** SOURCE TEXT **
--

The vignette of the typical Junker country squire is a perfect miniature, dashed off in a letter to a friend and has justly become famous. The writer at that time had a week earlier celebrated his nineteenth birthday. When Bismarck opted for politics, German literature lost a fine comic novelist.

The third in this set of letters to Scharlach explains his career plans and dates from early May 1834. In it he announces his intention to sit the state examinations and hence

to exchange the honourable estate of candidate in law with that of a royal civil servant, that is, Referendar at the Berlin Municipal Court. My plan is to stay here for a year, then go to the Provincial Government in Aachen; after the second year to sit the diplomatic examination and then to leave to the grace of destiny which will render me utterly indifferent whether one sends me to Petersburg or Rio Janeiro … You will, alas, find in this letter my old habit of talking a lot about myself. Do me the pleasure of imitating this and fear not for that reason the slightest shadow of vanity.52

At this time, a chance encounter changed his life. In the summer of 1834 he met Lieutenant Albrecht von Roon, a brilliant young officer and graduate of the prestigious Kriegsakademie (the Prussian War College). When the General Staff finally became fully operational in the 1820s, it developed an elaborate project to survey and make maps of the terrain of the Kingdom of Prussia, a tradition, which continued to the Second World War. (The University Library at Cambridge has a complete pristine set of thousands of Wehrmacht maps, so detailed that it is possible to locate landmarks necessary for operations by squads or platoons.) The topography section of the General Staff employed gifted young officers too poor to pay for their own horses and equipment and hence unfitted for immediate assignment to regiments as general staff officers. By an interesting irony, the two generals—Moltke and Roon—who marched in triumph on either side of Bismarck in the parade down Unter den Linden of June 1871 to mark the victory over France and the unification of Germany, had both spent important years in the topographical unit. Arden Bucholz notes that, like Roon, Moltke took part in the great topographic project under Chief of the Great General Staff Karl Freiherr von Müffling.

--

Entries drawn from a collection
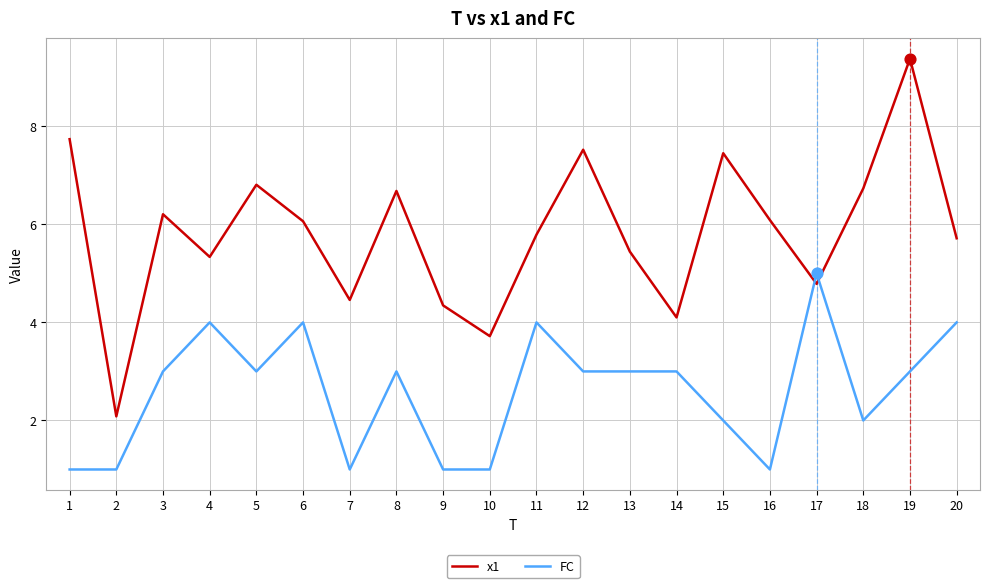

Which series has the widest spread of values?

x1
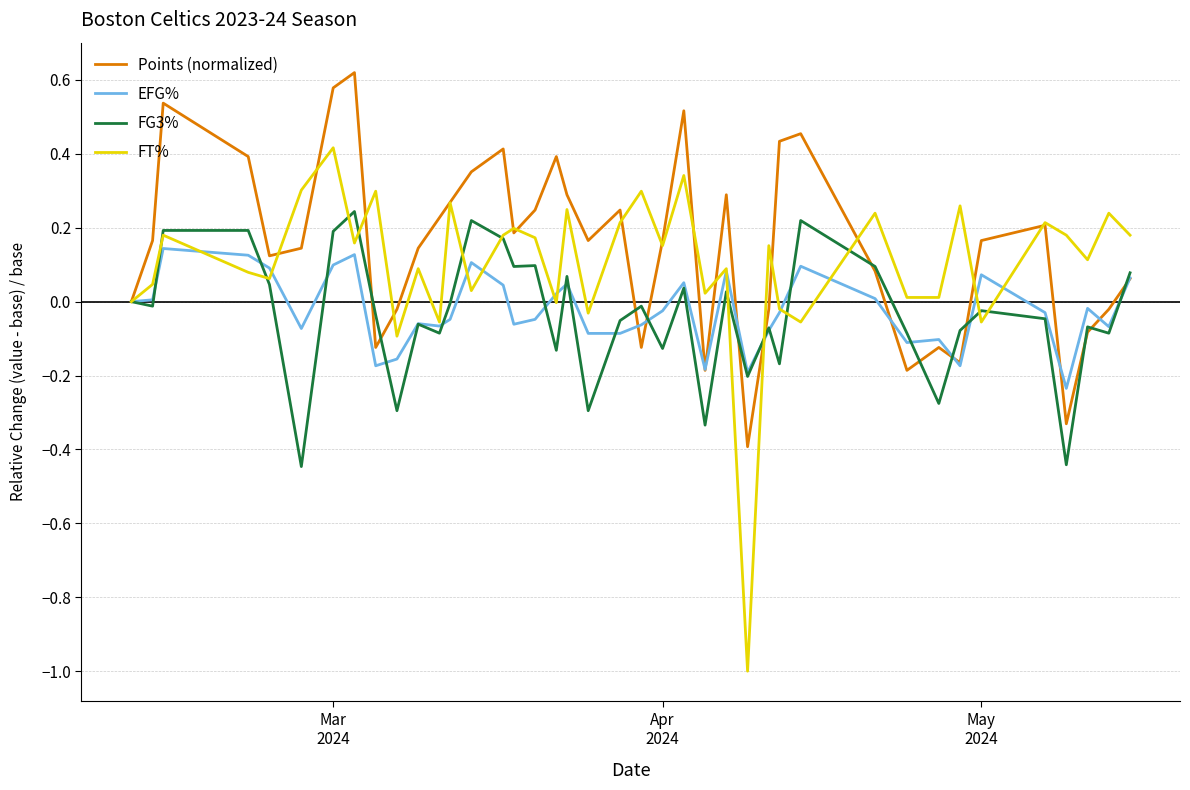

Which series has the largest range (max minus min)?

FT%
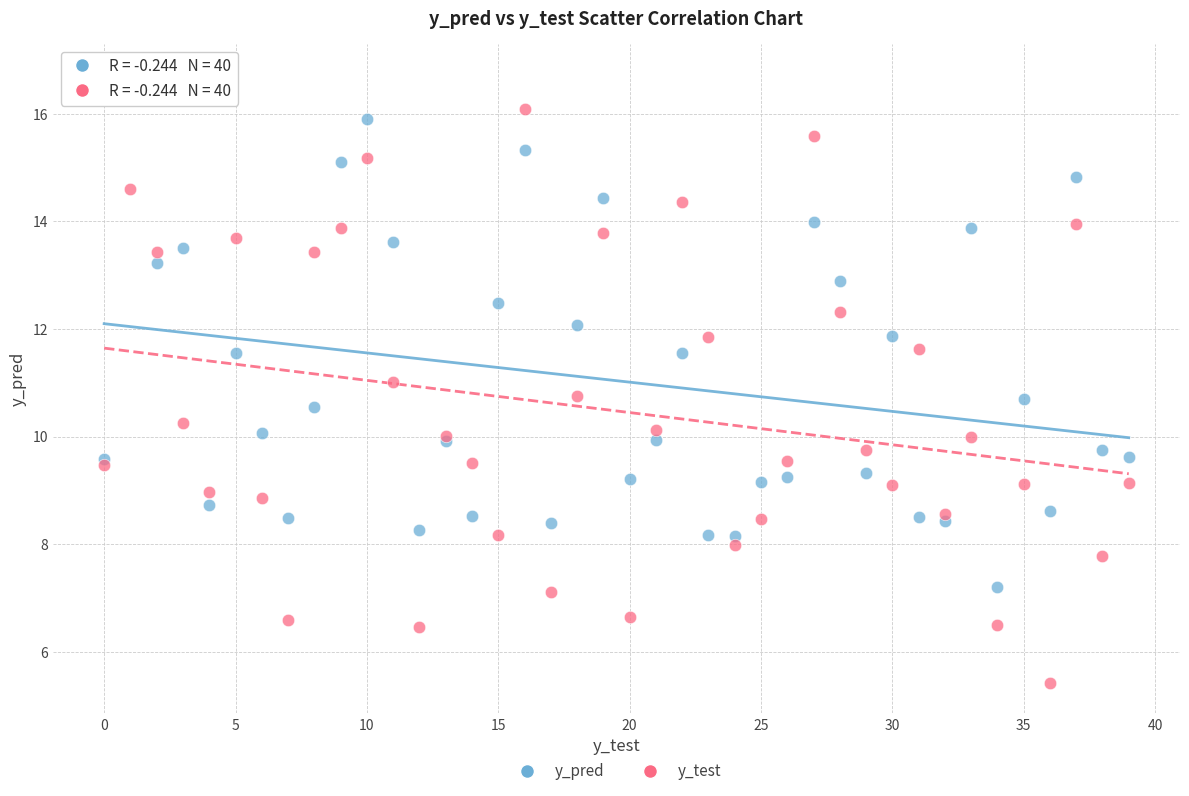

Which series contains the highest Y value?

y_pred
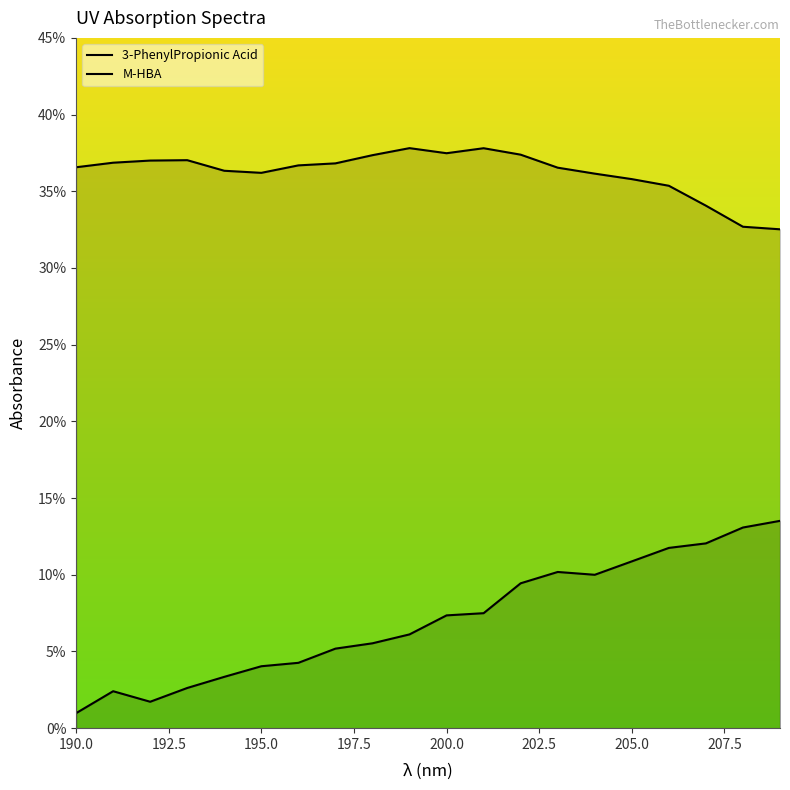

Does the chart have visible grid lines?

No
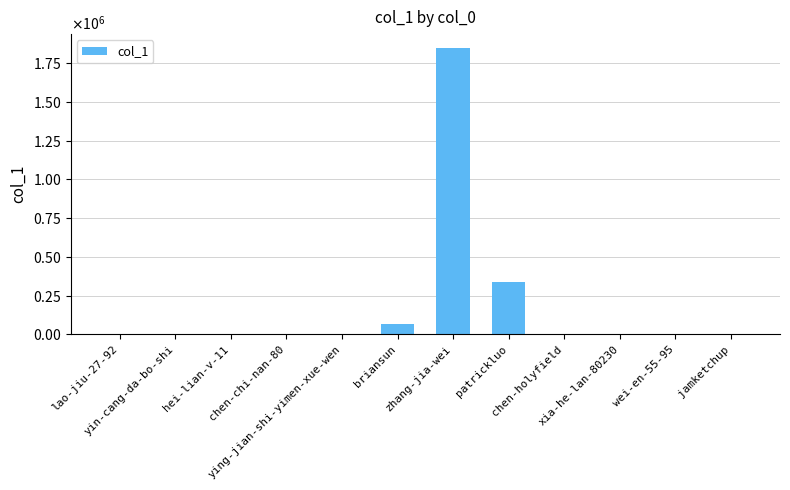

At which label is the value closest to 922783?

patrickluo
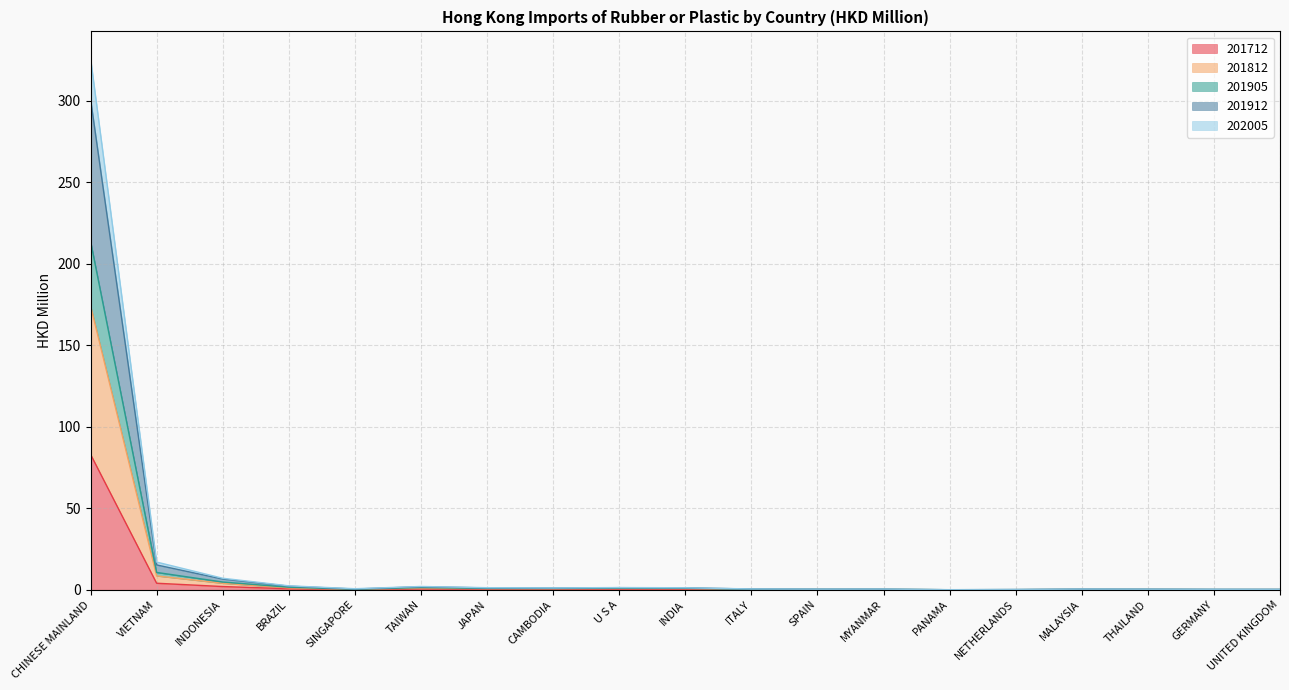

Which category has the highest value in the 201712 series?

CHINESE MAINLAND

--

** TO-DO ITEM **
Transcribe the stretch of the passage on Bismarck from "The vignette of" through "fine comic novelist.".

** ANSWER AREA **
The vignette of the typical Junker country squire is a perfect miniature, dashed off in a letter to a friend and has justly become famous. The writer at that time had a week earlier celebrated his nineteenth birthday. When Bismarck opted for politics, German literature lost a fine comic novelist.